Since I went to Okta’s conference a few weeks ago, I’ve been thinking a lot about identity management, provisioning, and the idea of users and business units choosing their own cloud apps.
All the interesting developments in this space can be illustrated in a few anecdotes (Bear with me, I’ll tease out some conclusions at the end.)
Anecdote 1: Okta and provisioning
At Oktane, one of the big themes for Okta was automatic account provisioning. Automatic provisioning isn’t the easiest thing to do. (SCIM and SAML can be used to automatically provision accounts in cloud services, but Okta said they also do a lot of manual integrations with ISVs’ provisioning APIs. At the show they also launched a new provisioning SDK for ISVs, and currently they support provisioning in about 75 different apps.) However, once provisioning is available there are a lot of benefits. First, there’s the security and peace of mind that comes from automatically being able to deprovision users. Second, there’s convenience. In a keynote session, Okta customers talked about how automatic provisioning makes it a lot easier to say yes when business units ask to use different cloud apps, since it saves all the time it would take to set up users manually. (See the Day 2 Keynote video on this page, from 42:00 to 51:30.)
Anecdote 2: BYO Apps
A few months back, I wrote that users bringing their own apps (and the potential ill effects) aren’t as big of a problem as they used to be. There were a few reasons for this, but one of them is that a lot of productivity app startups are now providing enterprise options, with all of the appropriate management controls.
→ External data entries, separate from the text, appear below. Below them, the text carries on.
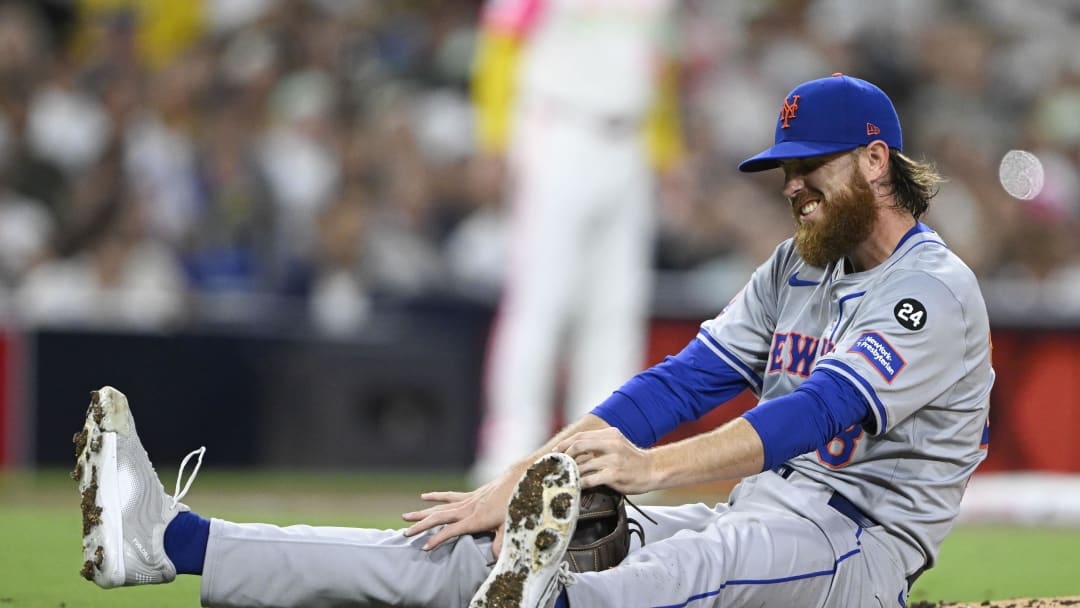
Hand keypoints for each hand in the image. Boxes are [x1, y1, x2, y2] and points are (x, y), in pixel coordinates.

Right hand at [401, 469, 519, 553]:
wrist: (517, 481)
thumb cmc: (514, 506)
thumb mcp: (509, 528)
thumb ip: (500, 544)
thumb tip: (494, 559)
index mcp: (475, 519)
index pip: (451, 531)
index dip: (437, 539)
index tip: (425, 547)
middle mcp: (467, 509)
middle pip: (439, 517)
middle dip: (421, 525)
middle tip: (406, 533)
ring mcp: (467, 501)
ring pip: (439, 507)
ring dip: (422, 513)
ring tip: (406, 516)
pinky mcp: (469, 496)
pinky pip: (448, 496)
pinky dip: (435, 497)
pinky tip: (423, 497)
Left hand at [556, 427, 655, 494]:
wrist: (652, 470)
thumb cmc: (632, 460)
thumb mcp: (617, 443)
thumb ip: (599, 444)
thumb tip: (575, 449)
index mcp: (610, 434)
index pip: (581, 436)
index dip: (566, 443)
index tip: (558, 451)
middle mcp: (611, 444)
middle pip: (579, 445)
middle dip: (566, 455)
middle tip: (560, 464)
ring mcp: (613, 459)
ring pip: (583, 465)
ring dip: (573, 472)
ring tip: (568, 477)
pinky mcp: (614, 475)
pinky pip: (590, 479)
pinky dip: (581, 483)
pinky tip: (578, 485)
Anecdote 3: Dropbox and user capture
After the recent Dropbox Open conference, I was reminded about their strategy to get users hooked on a great consumer product, and then get companies to adopt Dropbox for Business or Dropbox Enterprise. Dropbox even has even have an “account capture” feature that can migrate existing accounts into Dropbox Enterprise.
Anecdote 4: Having tons of cloud apps
Last week a friend was telling me about how their company uses Jive, Jira, Google Drive, Slack, Confluence, Flowdock, Workday, Workfront, Webex, and many other cloud services. The company isn’t that big, but it’s hard to find things because they have to look in so many places, and it’s hard to collaborate across departments. They do use an identity management service, so at least it’s easy to get into everything. The friend wondered how much money the company had spent, since many of the services overlap each other.
What can we conclude?
Let’s look at what conclusions we can draw from these anecdotes. (I told you I’d get to a point!)
We can all agree on the benefits of federation and single sign on; now the next important step will be automatic provisioning integrations. Of course in reality SSO for cloud apps is still a long way off for many companies, and provisioning will be further.
Regardless, these technologies are key for reigning in all the new cloud apps that business units want to bring into companies. They make employee choice and BYO app into more of a reality by reducing the friction and overhead for IT. Account capture tools that bring rogue users and services into the fold could easily become the next important part of this trend.
Companies will still have to put thought into what services they want to pay for. For example, there is the whole issue of individual teams using their favorite services versus enabling collaboration across the whole organization. (And there’s still an issue of what happens when a company says no, but a small group wants to use a service anyway. Are we right back at where we started?)
The bottom line, though, is that automatic provisioning (on top of other identity management concepts) means that the choice of apps becomes more of a business decision and less of an IT decision.